Haslam the while had turned in, and was yawning profusely—in fact, could hardly give a coherent answer to any question or remark, wherefore Raynier adjourned to his own tent. But not the slightest inclination was on him to follow Haslam’s example. He felt extraordinarily wide awake, wherefore he got out a camp-chair, and, having extinguished the lamp within his tent, lit another cheroot and sat there to enjoy the beauty of the night and think.

It was very still. What little wind there had been had dropped completely. A glow had begun to suffuse the velvety darkness of the star-gemmed sky, and, widening, the black loom of a rocky ridge away beyond the plain became clearly defined, then a rim of fire, and lo!—a broad moon soared majestically upward.

It was beautiful. The white tents lay like blocks of marble in its light, which silvered over the plain and the scant foliage of a few scattered junipers.
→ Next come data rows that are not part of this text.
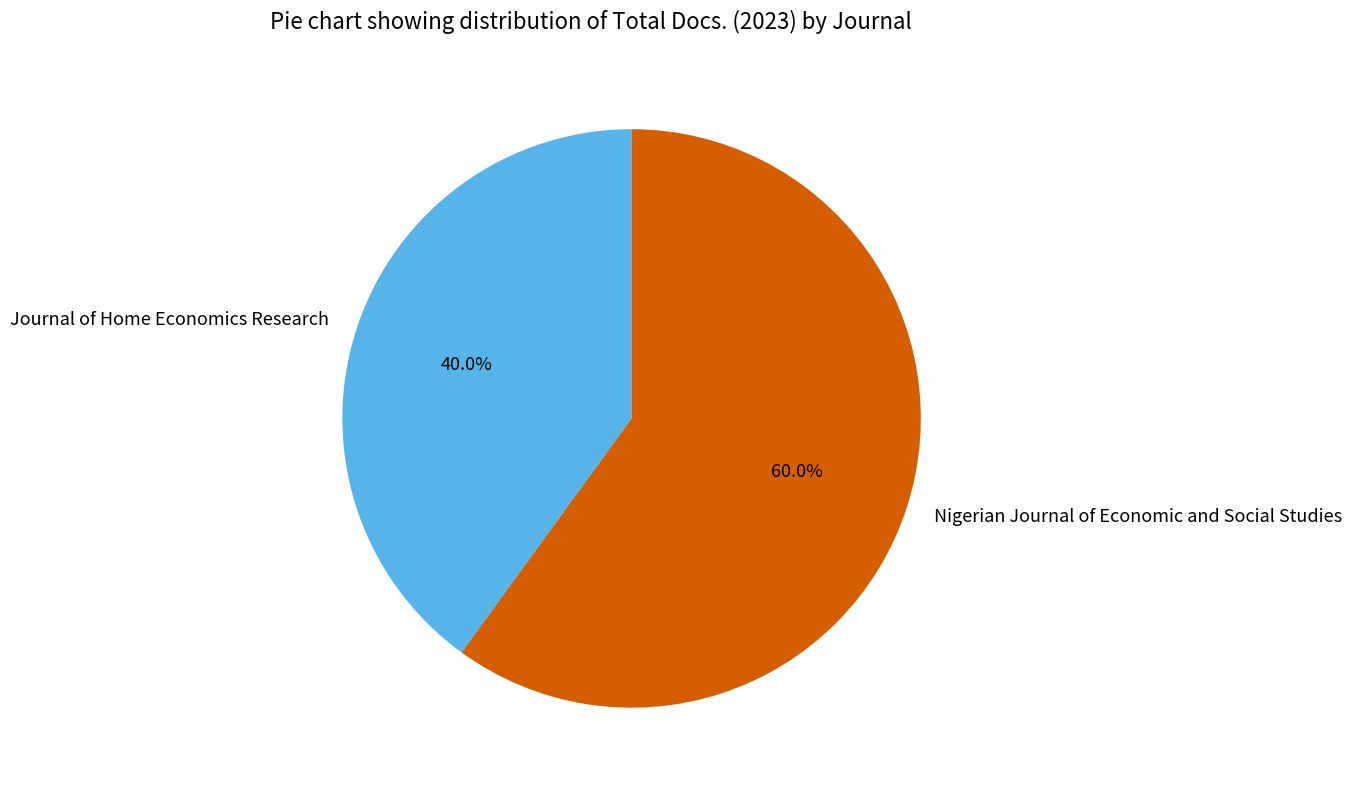

True or false: Journal of Home Economics Research accounts for 40% of the total.

True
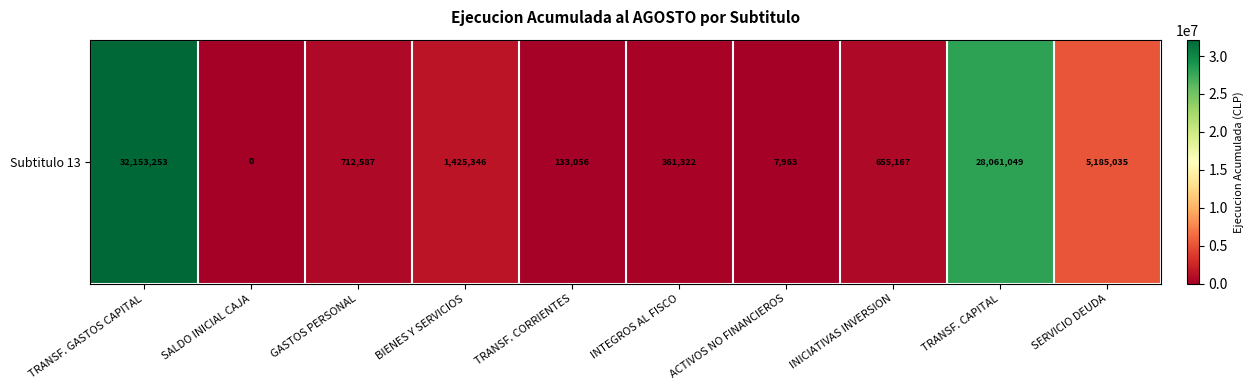

What is the average value?

6869478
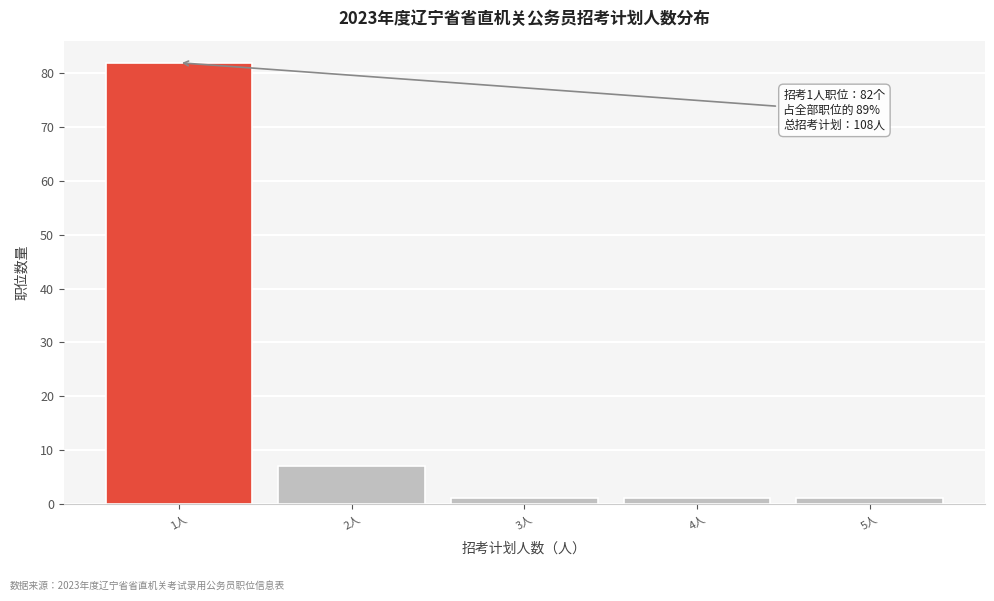

Reading left to right, what are all the values shown in this chart?

1人=82	2人=7	3人=1	4人=1	5人=1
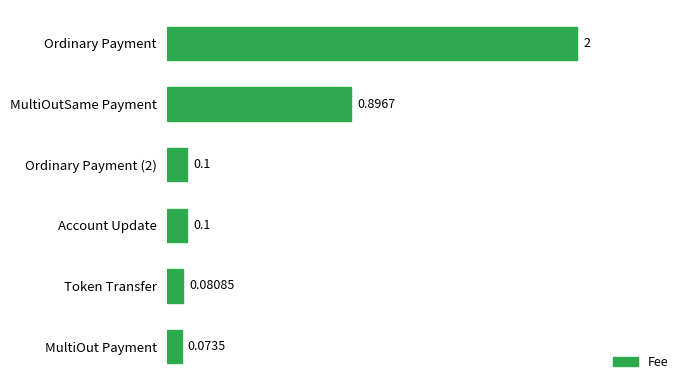

Where is the data nearest to the value 1?

MultiOutSame Payment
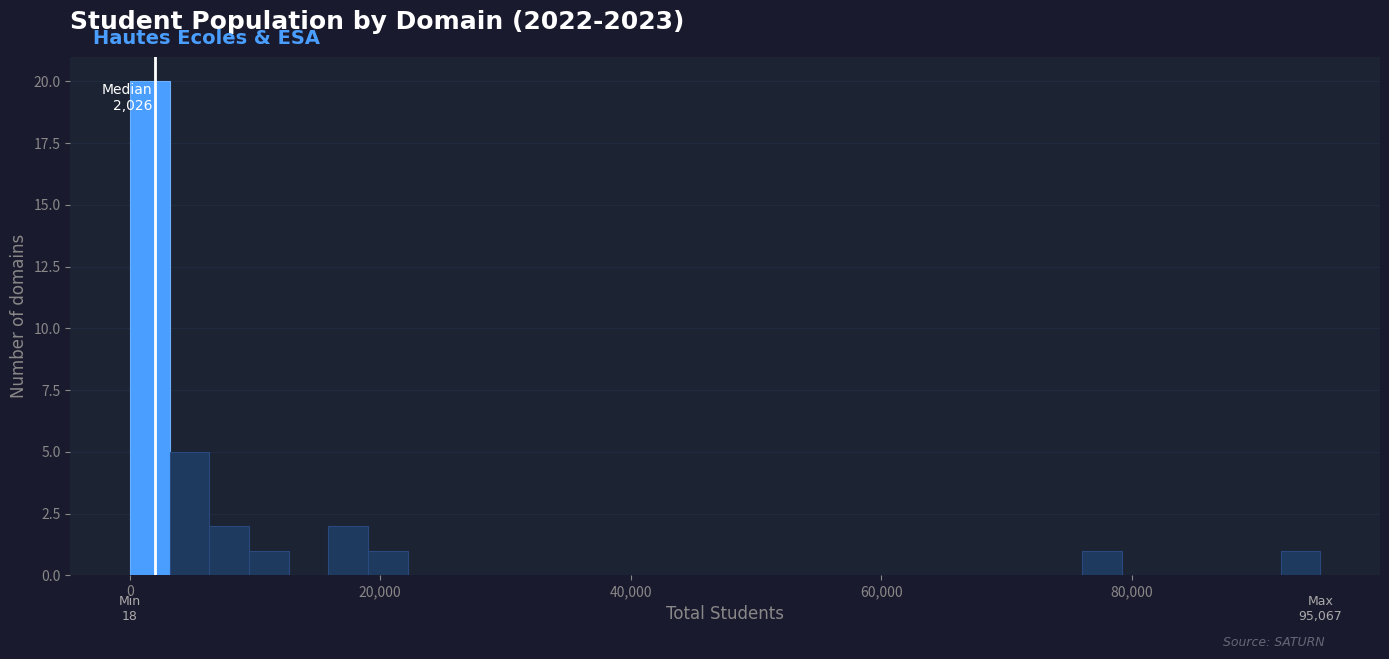

Around what value on the x-axis is the tallest bar? Give the approximate position of its centre, as read against the axis.

2000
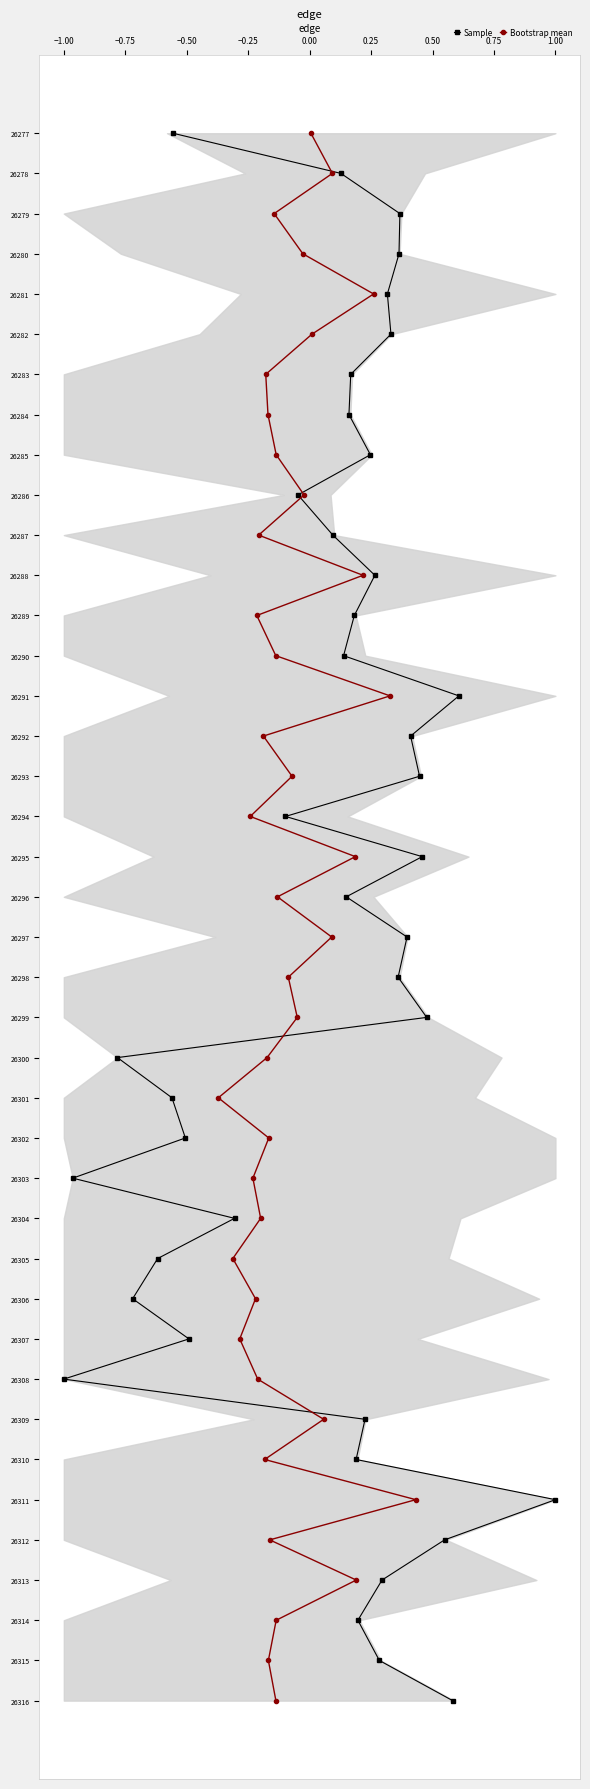

True or false: Bootstrap mean has a value of 25 at 36.

False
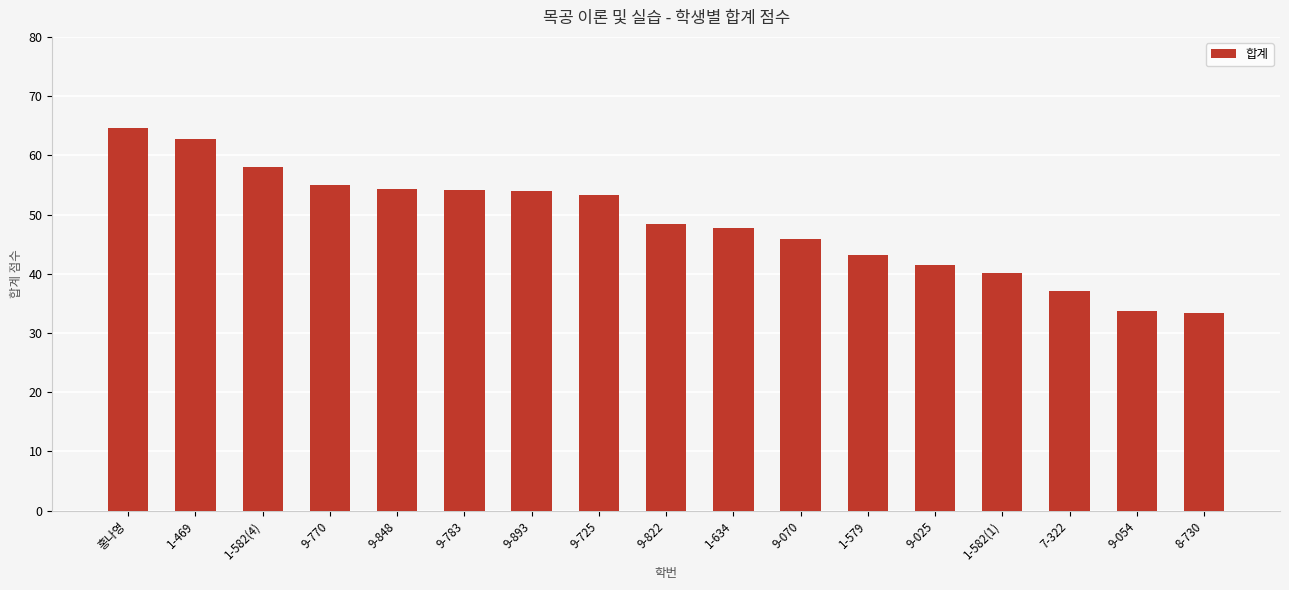

Is it true that the value at 1-582(4) is 58.1?

True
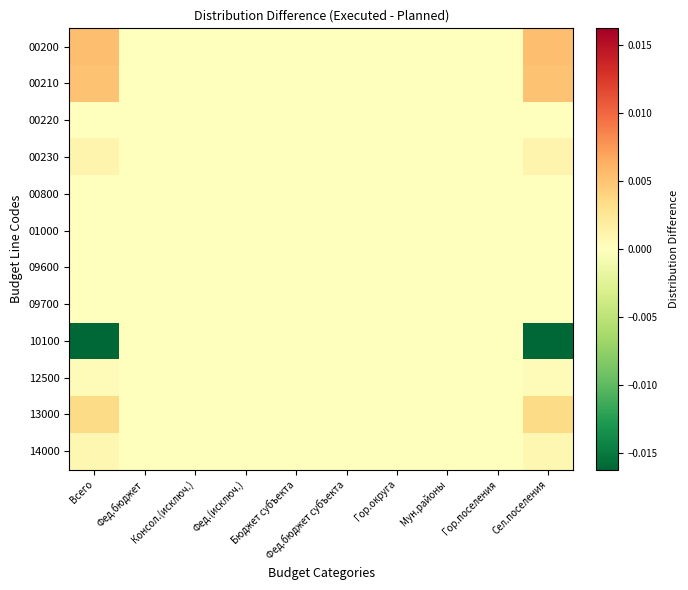

Between Всего and Мун.районы, which series saw the biggest shift?

10100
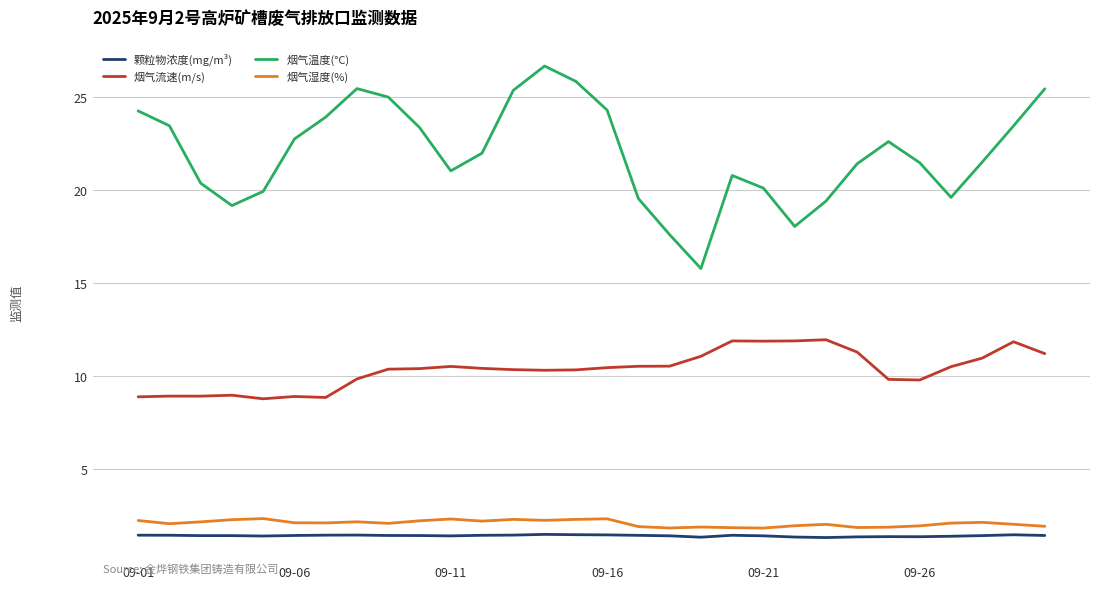

What is the difference between the maximum and minimum values in the 烟气温度(°C) series?

10.9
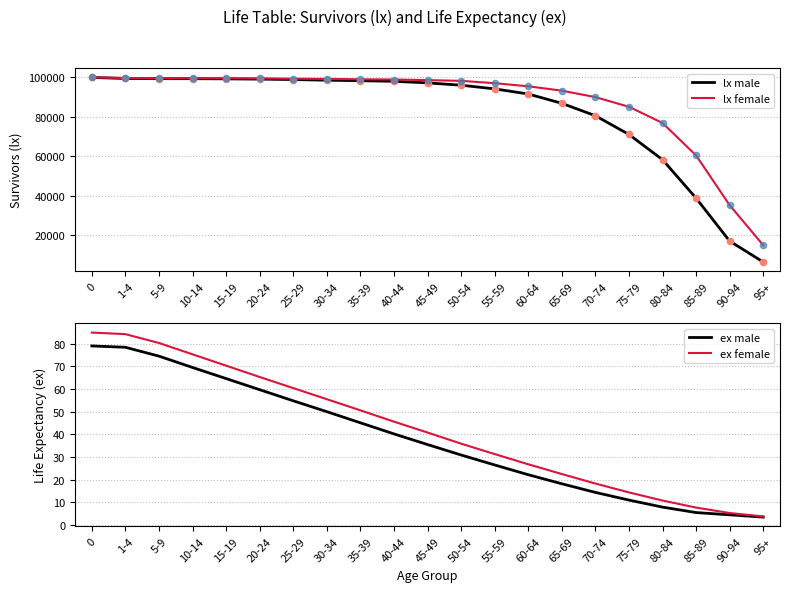

At how many categories does at least one series exceed 52794?

19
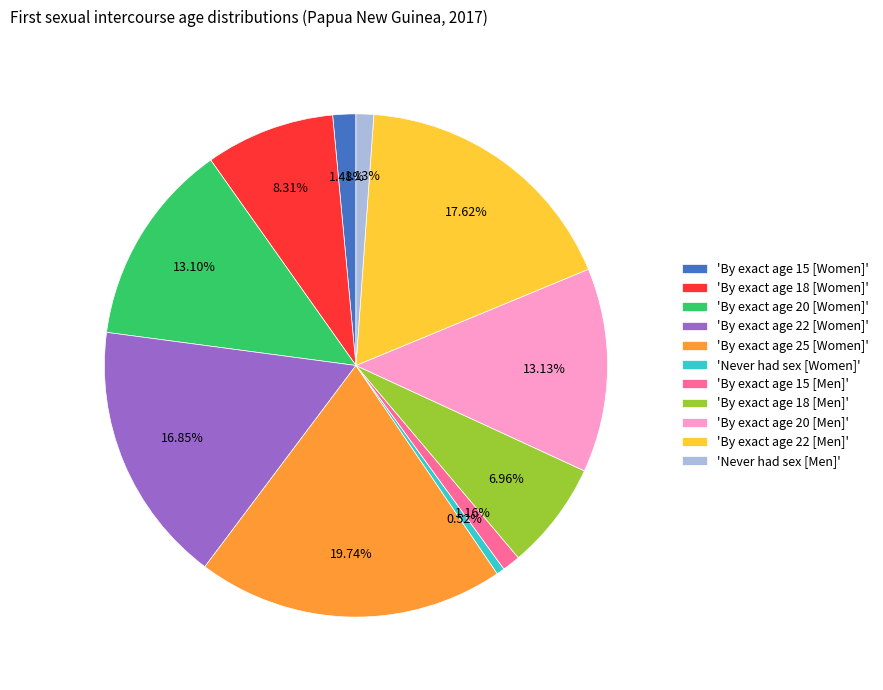

Count the number of slices in the pie.

11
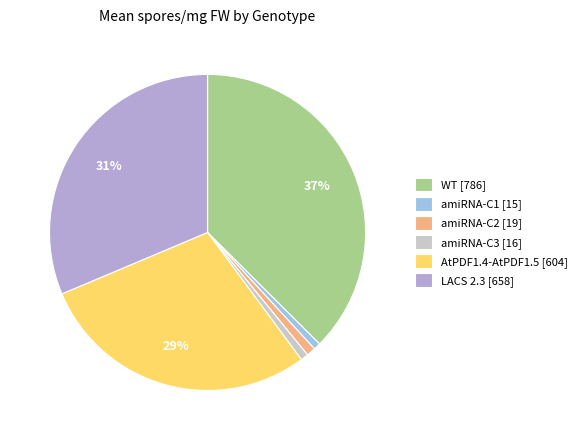

To the nearest percent, what is the difference between the amiRNA-C2 and amiRNA-C1 slice percentages?

0%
The crunch, crunch of ruminating camels, and the stamp and snort of a horse, alone broke the stillness, save for the long-drawn howl still heard from time to time over the wilderness afar, where wolves prowled. Dark peaks, in softened outline, stood clear against the sky.

His thoughts ran back to the time of his furlough, to England and what had transpired there. Again and again he congratulated himself that he was free from that bond; how on earth he could ever have entered into it seemed more incomprehensible than ever. And what a long while ago it seemed, and—

What was this? A figure moving in the moonlight, a figure clothed in white draperies. In a brief flash the solution of a midnight marauder—the first of others—occurred to him, and his hand went to his pistol pocket—this time not empty. But he quickly withdrew it. For as the figure glided swiftly among the tents he knew it—knew it for that of Hilda Clive.

Heavens! What was she doing, what was she bent upon, just as she had risen from bed like this? She was walking, erect and rather swiftly, and now in a straight line; stepping forward, looking neither to the right nor to the left, yet there was something about the gait that was not usual, a something as though she was walking unconsciously. And—she had left the tents behind her now, and was walking swiftly and straight for the open country. He gazed for a moment, dumbfounded, after the receding form, then, rising, started to follow.